→ Assignment
In the listing below, find the line containing "本详细设计文档在概要设计的基" and the line containing "此外，系统可能需要**Kno". Repeat exactly those two lines and every line between them.

→ Excerpted data
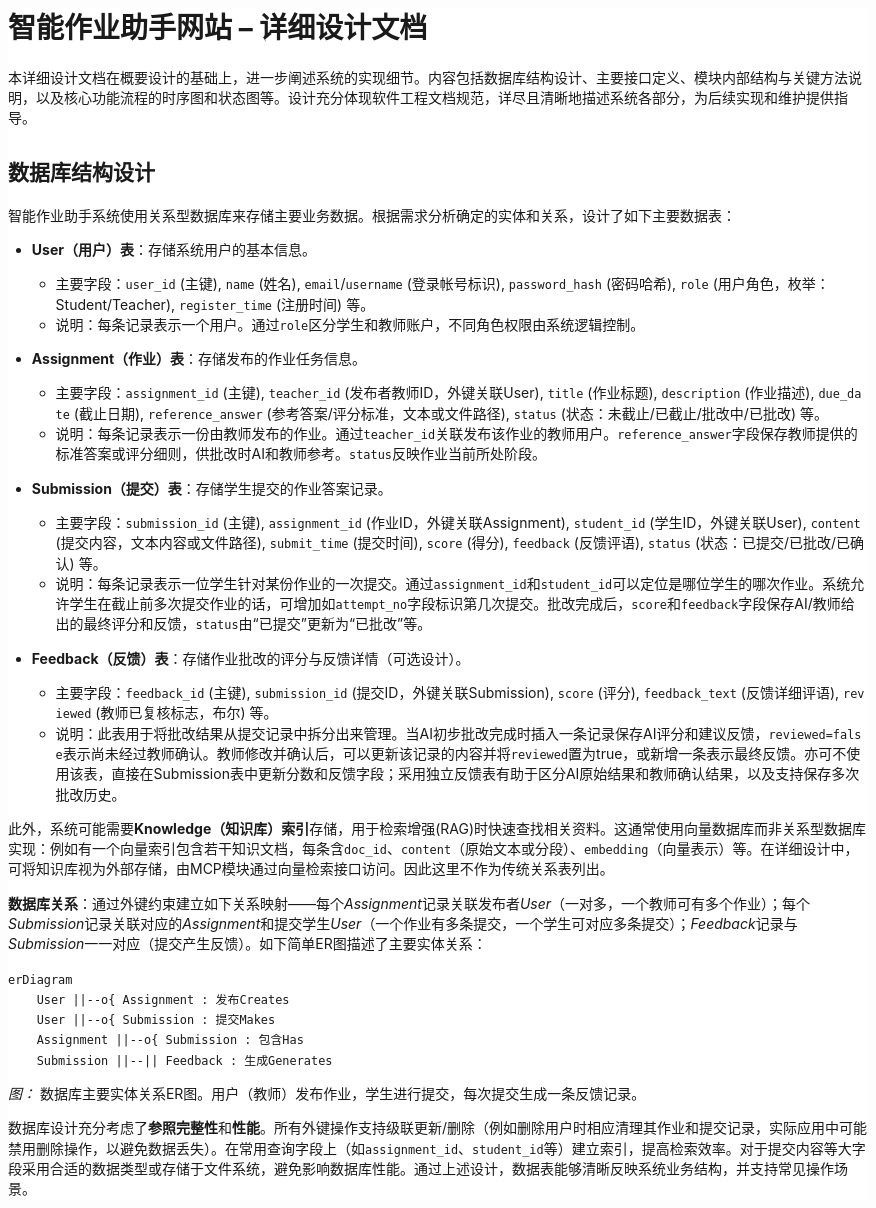 # 智能作业助手网站 – 详细设计文档

本详细设计文档在概要设计的基础上，进一步阐述系统的实现细节。内容包括数据库结构设计、主要接口定义、模块内部结构与关键方法说明，以及核心功能流程的时序图和状态图等。设计充分体现软件工程文档规范，详尽且清晰地描述系统各部分，为后续实现和维护提供指导。

## 数据库结构设计

智能作业助手系统使用关系型数据库来存储主要业务数据。根据需求分析确定的实体和关系，设计了如下主要数据表：

* **User（用户）表**：存储系统用户的基本信息。

  * 主要字段：`user_id` (主键), `name` (姓名), `email`/`username` (登录帐号标识), `password_hash` (密码哈希), `role` (用户角色，枚举：Student/Teacher), `register_time` (注册时间) 等。
  * 说明：每条记录表示一个用户。通过`role`区分学生和教师账户，不同角色权限由系统逻辑控制。

* **Assignment（作业）表**：存储发布的作业任务信息。

  * 主要字段：`assignment_id` (主键), `teacher_id` (发布者教师ID，外键关联User), `title` (作业标题), `description` (作业描述), `due_date` (截止日期), `reference_answer` (参考答案/评分标准，文本或文件路径), `status` (状态：未截止/已截止/批改中/已批改) 等。
  * 说明：每条记录表示一份由教师发布的作业。通过`teacher_id`关联发布该作业的教师用户。`reference_answer`字段保存教师提供的标准答案或评分细则，供批改时AI和教师参考。`status`反映作业当前所处阶段。

* **Submission（提交）表**：存储学生提交的作业答案记录。

  * 主要字段：`submission_id` (主键), `assignment_id` (作业ID，外键关联Assignment), `student_id` (学生ID，外键关联User), `content` (提交内容，文本内容或文件路径), `submit_time` (提交时间), `score` (得分), `feedback` (反馈评语), `status` (状态：已提交/已批改/已确认) 等。
  * 说明：每条记录表示一位学生针对某份作业的一次提交。通过`assignment_id`和`student_id`可以定位是哪位学生的哪次作业。系统允许学生在截止前多次提交作业的话，可增加如`attempt_no`字段标识第几次提交。批改完成后，`score`和`feedback`字段保存AI/教师给出的最终评分和反馈，`status`由“已提交”更新为“已批改”等。

* **Feedback（反馈）表**：存储作业批改的评分与反馈详情（可选设计）。

  * 主要字段：`feedback_id` (主键), `submission_id` (提交ID，外键关联Submission), `score` (评分), `feedback_text` (反馈详细评语), `reviewed` (教师已复核标志，布尔) 等。
  * 说明：此表用于将批改结果从提交记录中拆分出来管理。当AI初步批改完成时插入一条记录保存AI评分和建议反馈，`reviewed=false`表示尚未经过教师确认。教师修改并确认后，可以更新该记录的内容并将`reviewed`置为true，或新增一条表示最终反馈。亦可不使用该表，直接在Submission表中更新分数和反馈字段；采用独立反馈表有助于区分AI原始结果和教师确认结果，以及支持保存多次批改历史。

此外，系统可能需要**Knowledge（知识库）索引**存储，用于检索增强(RAG)时快速查找相关资料。这通常使用向量数据库而非关系型数据库实现：例如有一个向量索引包含若干知识文档，每条含`doc_id`、`content`（原始文本或分段）、`embedding`（向量表示）等。在详细设计中，可将知识库视为外部存储，由MCP模块通过向量检索接口访问。因此这里不作为传统关系表列出。

**数据库关系**：通过外键约束建立如下关系映射——每个*Assignment*记录关联发布者*User*（一对多，一个教师可有多个作业）；每个*Submission*记录关联对应的*Assignment*和提交学生*User*（一个作业有多条提交，一个学生可对应多条提交）；*Feedback*记录与*Submission*一一对应（提交产生反馈）。如下简单ER图描述了主要实体关系：

```mermaid
erDiagram
    User ||--o{ Assignment : 发布Creates
    User ||--o{ Submission : 提交Makes
    Assignment ||--o{ Submission : 包含Has
    Submission ||--|| Feedback : 生成Generates
```

*图：* 数据库主要实体关系ER图。用户（教师）发布作业，学生进行提交，每次提交生成一条反馈记录。

数据库设计充分考虑了**参照完整性**和**性能**。所有外键操作支持级联更新/删除（例如删除用户时相应清理其作业和提交记录，实际应用中可能禁用删除操作，以避免数据丢失）。在常用查询字段上（如`assignment_id`、`student_id`等）建立索引，提高检索效率。对于提交内容等大字段采用合适的数据类型或存储于文件系统，避免影响数据库性能。通过上述设计，数据表能够清晰反映系统业务结构，并支持常见操作场景。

→ Output
本详细设计文档在概要设计的基础上，进一步阐述系统的实现细节。内容包括数据库结构设计、主要接口定义、模块内部结构与关键方法说明，以及核心功能流程的时序图和状态图等。设计充分体现软件工程文档规范，详尽且清晰地描述系统各部分，为后续实现和维护提供指导。

## 数据库结构设计

智能作业助手系统使用关系型数据库来存储主要业务数据。根据需求分析确定的实体和关系，设计了如下主要数据表：

* **User（用户）表**：存储系统用户的基本信息。

  * 主要字段：`user_id` (主键), `name` (姓名), `email`/`username` (登录帐号标识), `password_hash` (密码哈希), `role` (用户角色，枚举：Student/Teacher), `register_time` (注册时间) 等。
  * 说明：每条记录表示一个用户。通过`role`区分学生和教师账户，不同角色权限由系统逻辑控制。

* **Assignment（作业）表**：存储发布的作业任务信息。

  * 主要字段：`assignment_id` (主键), `teacher_id` (发布者教师ID，外键关联User), `title` (作业标题), `description` (作业描述), `due_date` (截止日期), `reference_answer` (参考答案/评分标准，文本或文件路径), `status` (状态：未截止/已截止/批改中/已批改) 等。
  * 说明：每条记录表示一份由教师发布的作业。通过`teacher_id`关联发布该作业的教师用户。`reference_answer`字段保存教师提供的标准答案或评分细则，供批改时AI和教师参考。`status`反映作业当前所处阶段。

* **Submission（提交）表**：存储学生提交的作业答案记录。

  * 主要字段：`submission_id` (主键), `assignment_id` (作业ID，外键关联Assignment), `student_id` (学生ID，外键关联User), `content` (提交内容，文本内容或文件路径), `submit_time` (提交时间), `score` (得分), `feedback` (反馈评语), `status` (状态：已提交/已批改/已确认) 等。
  * 说明：每条记录表示一位学生针对某份作业的一次提交。通过`assignment_id`和`student_id`可以定位是哪位学生的哪次作业。系统允许学生在截止前多次提交作业的话，可增加如`attempt_no`字段标识第几次提交。批改完成后，`score`和`feedback`字段保存AI/教师给出的最终评分和反馈，`status`由“已提交”更新为“已批改”等。

* **Feedback（反馈）表**：存储作业批改的评分与反馈详情（可选设计）。

  * 主要字段：`feedback_id` (主键), `submission_id` (提交ID，外键关联Submission), `score` (评分), `feedback_text` (反馈详细评语), `reviewed` (教师已复核标志，布尔) 等。
  * 说明：此表用于将批改结果从提交记录中拆分出来管理。当AI初步批改完成时插入一条记录保存AI评分和建议反馈，`reviewed=false`表示尚未经过教师确认。教师修改并确认后，可以更新该记录的内容并将`reviewed`置为true，或新增一条表示最终反馈。亦可不使用该表，直接在Submission表中更新分数和反馈字段；采用独立反馈表有助于区分AI原始结果和教师确认结果，以及支持保存多次批改历史。

此外，系统可能需要**Knowledge（知识库）索引**存储，用于检索增强(RAG)时快速查找相关资料。这通常使用向量数据库而非关系型数据库实现：例如有一个向量索引包含若干知识文档，每条含`doc_id`、`content`（原始文本或分段）、`embedding`（向量表示）等。在详细设计中，可将知识库视为外部存储，由MCP模块通过向量检索接口访问。因此这里不作为传统关系表列出。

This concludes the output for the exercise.